DATA SUPPLIED Block Start

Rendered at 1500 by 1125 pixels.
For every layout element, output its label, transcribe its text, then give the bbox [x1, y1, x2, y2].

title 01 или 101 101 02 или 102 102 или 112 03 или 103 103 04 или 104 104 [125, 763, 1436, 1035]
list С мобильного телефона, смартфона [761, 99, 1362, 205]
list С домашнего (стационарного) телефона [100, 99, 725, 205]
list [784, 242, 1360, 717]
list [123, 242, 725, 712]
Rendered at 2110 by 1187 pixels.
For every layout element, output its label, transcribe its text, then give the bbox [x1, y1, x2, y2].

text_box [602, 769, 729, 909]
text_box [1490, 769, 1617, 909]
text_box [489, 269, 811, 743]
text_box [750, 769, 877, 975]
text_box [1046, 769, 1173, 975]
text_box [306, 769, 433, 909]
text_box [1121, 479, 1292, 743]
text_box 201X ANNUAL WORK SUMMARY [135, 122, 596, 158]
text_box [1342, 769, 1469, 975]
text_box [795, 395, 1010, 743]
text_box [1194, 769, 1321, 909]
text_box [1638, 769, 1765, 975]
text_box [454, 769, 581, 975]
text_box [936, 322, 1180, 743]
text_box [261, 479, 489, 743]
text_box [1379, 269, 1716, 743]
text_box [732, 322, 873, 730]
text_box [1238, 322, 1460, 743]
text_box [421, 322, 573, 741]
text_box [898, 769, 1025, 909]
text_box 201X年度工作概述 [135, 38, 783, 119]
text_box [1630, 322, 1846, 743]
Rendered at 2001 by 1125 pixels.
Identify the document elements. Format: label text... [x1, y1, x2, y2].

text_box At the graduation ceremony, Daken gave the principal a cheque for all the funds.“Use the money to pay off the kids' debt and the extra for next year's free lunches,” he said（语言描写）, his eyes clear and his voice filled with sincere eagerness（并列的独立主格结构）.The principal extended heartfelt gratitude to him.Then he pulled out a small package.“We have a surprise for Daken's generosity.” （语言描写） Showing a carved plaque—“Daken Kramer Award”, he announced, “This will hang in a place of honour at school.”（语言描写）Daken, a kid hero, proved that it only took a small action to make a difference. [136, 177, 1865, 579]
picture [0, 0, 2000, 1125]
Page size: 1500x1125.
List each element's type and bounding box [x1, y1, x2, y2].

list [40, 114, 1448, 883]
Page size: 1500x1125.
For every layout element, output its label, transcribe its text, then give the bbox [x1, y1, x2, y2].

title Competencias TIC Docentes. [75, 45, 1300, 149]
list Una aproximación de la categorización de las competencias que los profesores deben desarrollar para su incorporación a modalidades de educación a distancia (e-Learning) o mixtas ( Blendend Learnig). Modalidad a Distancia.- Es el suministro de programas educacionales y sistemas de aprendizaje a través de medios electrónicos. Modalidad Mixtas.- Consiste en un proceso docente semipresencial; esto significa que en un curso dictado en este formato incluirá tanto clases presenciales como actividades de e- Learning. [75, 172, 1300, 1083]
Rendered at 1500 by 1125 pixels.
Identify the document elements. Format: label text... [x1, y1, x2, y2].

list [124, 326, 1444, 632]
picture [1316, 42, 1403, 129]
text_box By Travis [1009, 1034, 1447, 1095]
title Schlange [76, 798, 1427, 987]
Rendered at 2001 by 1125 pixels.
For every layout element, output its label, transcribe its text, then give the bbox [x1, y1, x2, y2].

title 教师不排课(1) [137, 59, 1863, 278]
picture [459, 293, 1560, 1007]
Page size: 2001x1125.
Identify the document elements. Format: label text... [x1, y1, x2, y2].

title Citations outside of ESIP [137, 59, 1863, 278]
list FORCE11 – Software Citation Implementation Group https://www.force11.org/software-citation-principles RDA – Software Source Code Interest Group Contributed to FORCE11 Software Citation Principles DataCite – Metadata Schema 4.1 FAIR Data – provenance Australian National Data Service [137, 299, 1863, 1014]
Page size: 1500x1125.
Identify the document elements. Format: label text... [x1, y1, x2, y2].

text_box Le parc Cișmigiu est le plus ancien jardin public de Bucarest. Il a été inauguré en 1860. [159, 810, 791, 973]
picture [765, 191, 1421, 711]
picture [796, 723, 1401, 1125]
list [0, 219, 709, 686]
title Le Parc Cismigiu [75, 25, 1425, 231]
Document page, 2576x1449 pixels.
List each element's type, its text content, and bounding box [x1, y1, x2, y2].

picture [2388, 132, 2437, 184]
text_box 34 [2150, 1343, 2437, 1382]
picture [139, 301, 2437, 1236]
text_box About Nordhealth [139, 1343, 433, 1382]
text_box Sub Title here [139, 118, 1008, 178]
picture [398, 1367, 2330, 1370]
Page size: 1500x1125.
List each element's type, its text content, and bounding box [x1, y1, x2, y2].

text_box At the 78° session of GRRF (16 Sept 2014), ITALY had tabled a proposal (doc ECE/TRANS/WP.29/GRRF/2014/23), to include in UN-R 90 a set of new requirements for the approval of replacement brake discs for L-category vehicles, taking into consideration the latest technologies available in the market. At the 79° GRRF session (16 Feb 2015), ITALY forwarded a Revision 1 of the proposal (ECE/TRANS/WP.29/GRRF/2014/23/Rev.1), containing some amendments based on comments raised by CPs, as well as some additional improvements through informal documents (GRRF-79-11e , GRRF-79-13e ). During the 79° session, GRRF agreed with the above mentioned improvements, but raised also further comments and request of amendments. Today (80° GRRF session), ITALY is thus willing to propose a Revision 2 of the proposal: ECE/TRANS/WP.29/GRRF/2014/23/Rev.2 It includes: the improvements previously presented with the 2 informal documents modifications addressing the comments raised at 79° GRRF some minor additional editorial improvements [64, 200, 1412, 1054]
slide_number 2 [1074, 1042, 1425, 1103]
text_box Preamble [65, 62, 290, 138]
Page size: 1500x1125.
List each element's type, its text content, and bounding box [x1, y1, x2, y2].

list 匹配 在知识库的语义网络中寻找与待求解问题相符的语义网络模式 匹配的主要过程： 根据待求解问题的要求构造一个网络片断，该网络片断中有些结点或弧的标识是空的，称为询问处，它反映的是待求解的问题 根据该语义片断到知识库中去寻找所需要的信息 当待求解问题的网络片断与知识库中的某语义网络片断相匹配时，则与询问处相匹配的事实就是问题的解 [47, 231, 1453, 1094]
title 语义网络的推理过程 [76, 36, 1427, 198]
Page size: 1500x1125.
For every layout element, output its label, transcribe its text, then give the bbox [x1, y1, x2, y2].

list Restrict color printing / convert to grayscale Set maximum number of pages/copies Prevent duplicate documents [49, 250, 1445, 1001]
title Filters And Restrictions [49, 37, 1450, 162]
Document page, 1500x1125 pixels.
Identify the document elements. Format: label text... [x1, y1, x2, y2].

DATA SUPPLIED Block End

Write every record out again, letter for letter.

Rendered at 1500 by 1125 pixels.
For every layout element, output its label, transcribe its text, then give the bbox [x1, y1, x2, y2].

title 01 или 101 101 02 или 102 102 или 112 03 или 103 103 04 или 104 104 [125, 763, 1436, 1035]
list С мобильного телефона, смартфона [761, 99, 1362, 205]
list С домашнего (стационарного) телефона [100, 99, 725, 205]
list [784, 242, 1360, 717]
list [123, 242, 725, 712]
Rendered at 2110 by 1187 pixels.
For every layout element, output its label, transcribe its text, then give the bbox [x1, y1, x2, y2].

text_box [602, 769, 729, 909]
text_box [1490, 769, 1617, 909]
text_box [489, 269, 811, 743]
text_box [750, 769, 877, 975]
text_box [1046, 769, 1173, 975]
text_box [306, 769, 433, 909]
text_box [1121, 479, 1292, 743]
text_box 201X ANNUAL WORK SUMMARY [135, 122, 596, 158]
text_box [1342, 769, 1469, 975]
text_box [795, 395, 1010, 743]
text_box [1194, 769, 1321, 909]
text_box [1638, 769, 1765, 975]
text_box [454, 769, 581, 975]
text_box [936, 322, 1180, 743]
text_box [261, 479, 489, 743]
text_box [1379, 269, 1716, 743]
text_box [732, 322, 873, 730]
text_box [1238, 322, 1460, 743]
text_box [421, 322, 573, 741]
text_box [898, 769, 1025, 909]
text_box 201X年度工作概述 [135, 38, 783, 119]
text_box [1630, 322, 1846, 743]
Rendered at 2001 by 1125 pixels.
Identify the document elements. Format: label text... [x1, y1, x2, y2].

text_box At the graduation ceremony, Daken gave the principal a cheque for all the funds.“Use the money to pay off the kids' debt and the extra for next year's free lunches,” he said（语言描写）, his eyes clear and his voice filled with sincere eagerness（并列的独立主格结构）.The principal extended heartfelt gratitude to him.Then he pulled out a small package.“We have a surprise for Daken's generosity.” （语言描写） Showing a carved plaque—“Daken Kramer Award”, he announced, “This will hang in a place of honour at school.”（语言描写）Daken, a kid hero, proved that it only took a small action to make a difference. [136, 177, 1865, 579]
picture [0, 0, 2000, 1125]
Page size: 1500x1125.
List each element's type and bounding box [x1, y1, x2, y2].

list [40, 114, 1448, 883]
Page size: 1500x1125.
For every layout element, output its label, transcribe its text, then give the bbox [x1, y1, x2, y2].

title Competencias TIC Docentes. [75, 45, 1300, 149]
list Una aproximación de la categorización de las competencias que los profesores deben desarrollar para su incorporación a modalidades de educación a distancia (e-Learning) o mixtas ( Blendend Learnig). Modalidad a Distancia.- Es el suministro de programas educacionales y sistemas de aprendizaje a través de medios electrónicos. Modalidad Mixtas.- Consiste en un proceso docente semipresencial; esto significa que en un curso dictado en este formato incluirá tanto clases presenciales como actividades de e- Learning. [75, 172, 1300, 1083]
Rendered at 1500 by 1125 pixels.
Identify the document elements. Format: label text... [x1, y1, x2, y2].

list [124, 326, 1444, 632]
picture [1316, 42, 1403, 129]
text_box By Travis [1009, 1034, 1447, 1095]
title Schlange [76, 798, 1427, 987]
Rendered at 2001 by 1125 pixels.
For every layout element, output its label, transcribe its text, then give the bbox [x1, y1, x2, y2].

title 教师不排课(1) [137, 59, 1863, 278]
picture [459, 293, 1560, 1007]
Page size: 2001x1125.
Identify the document elements. Format: label text... [x1, y1, x2, y2].

title Citations outside of ESIP [137, 59, 1863, 278]
list FORCE11 – Software Citation Implementation Group https://www.force11.org/software-citation-principles RDA – Software Source Code Interest Group Contributed to FORCE11 Software Citation Principles DataCite – Metadata Schema 4.1 FAIR Data – provenance Australian National Data Service [137, 299, 1863, 1014]
Page size: 1500x1125.
Identify the document elements. Format: label text... [x1, y1, x2, y2].

text_box Le parc Cișmigiu est le plus ancien jardin public de Bucarest. Il a été inauguré en 1860. [159, 810, 791, 973]
picture [765, 191, 1421, 711]
picture [796, 723, 1401, 1125]
list [0, 219, 709, 686]
title Le Parc Cismigiu [75, 25, 1425, 231]
Document page, 2576x1449 pixels.
List each element's type, its text content, and bounding box [x1, y1, x2, y2].

picture [2388, 132, 2437, 184]
text_box 34 [2150, 1343, 2437, 1382]
picture [139, 301, 2437, 1236]
text_box About Nordhealth [139, 1343, 433, 1382]
text_box Sub Title here [139, 118, 1008, 178]
picture [398, 1367, 2330, 1370]
Page size: 1500x1125.
List each element's type, its text content, and bounding box [x1, y1, x2, y2].

text_box At the 78° session of GRRF (16 Sept 2014), ITALY had tabled a proposal (doc ECE/TRANS/WP.29/GRRF/2014/23), to include in UN-R 90 a set of new requirements for the approval of replacement brake discs for L-category vehicles, taking into consideration the latest technologies available in the market. At the 79° GRRF session (16 Feb 2015), ITALY forwarded a Revision 1 of the proposal (ECE/TRANS/WP.29/GRRF/2014/23/Rev.1), containing some amendments based on comments raised by CPs, as well as some additional improvements through informal documents (GRRF-79-11e , GRRF-79-13e ). During the 79° session, GRRF agreed with the above mentioned improvements, but raised also further comments and request of amendments. Today (80° GRRF session), ITALY is thus willing to propose a Revision 2 of the proposal: ECE/TRANS/WP.29/GRRF/2014/23/Rev.2 It includes: the improvements previously presented with the 2 informal documents modifications addressing the comments raised at 79° GRRF some minor additional editorial improvements [64, 200, 1412, 1054]
slide_number 2 [1074, 1042, 1425, 1103]
text_box Preamble [65, 62, 290, 138]
Page size: 1500x1125.
List each element's type, its text content, and bounding box [x1, y1, x2, y2].

list 匹配 在知识库的语义网络中寻找与待求解问题相符的语义网络模式 匹配的主要过程： 根据待求解问题的要求构造一个网络片断，该网络片断中有些结点或弧的标识是空的，称为询问处，它反映的是待求解的问题 根据该语义片断到知识库中去寻找所需要的信息 当待求解问题的网络片断与知识库中的某语义网络片断相匹配时，则与询问处相匹配的事实就是问题的解 [47, 231, 1453, 1094]
title 语义网络的推理过程 [76, 36, 1427, 198]
Page size: 1500x1125.
For every layout element, output its label, transcribe its text, then give the bbox [x1, y1, x2, y2].

list Restrict color printing / convert to grayscale Set maximum number of pages/copies Prevent duplicate documents [49, 250, 1445, 1001]
title Filters And Restrictions [49, 37, 1450, 162]
Document page, 1500x1125 pixels.
Identify the document elements. Format: label text... [x1, y1, x2, y2].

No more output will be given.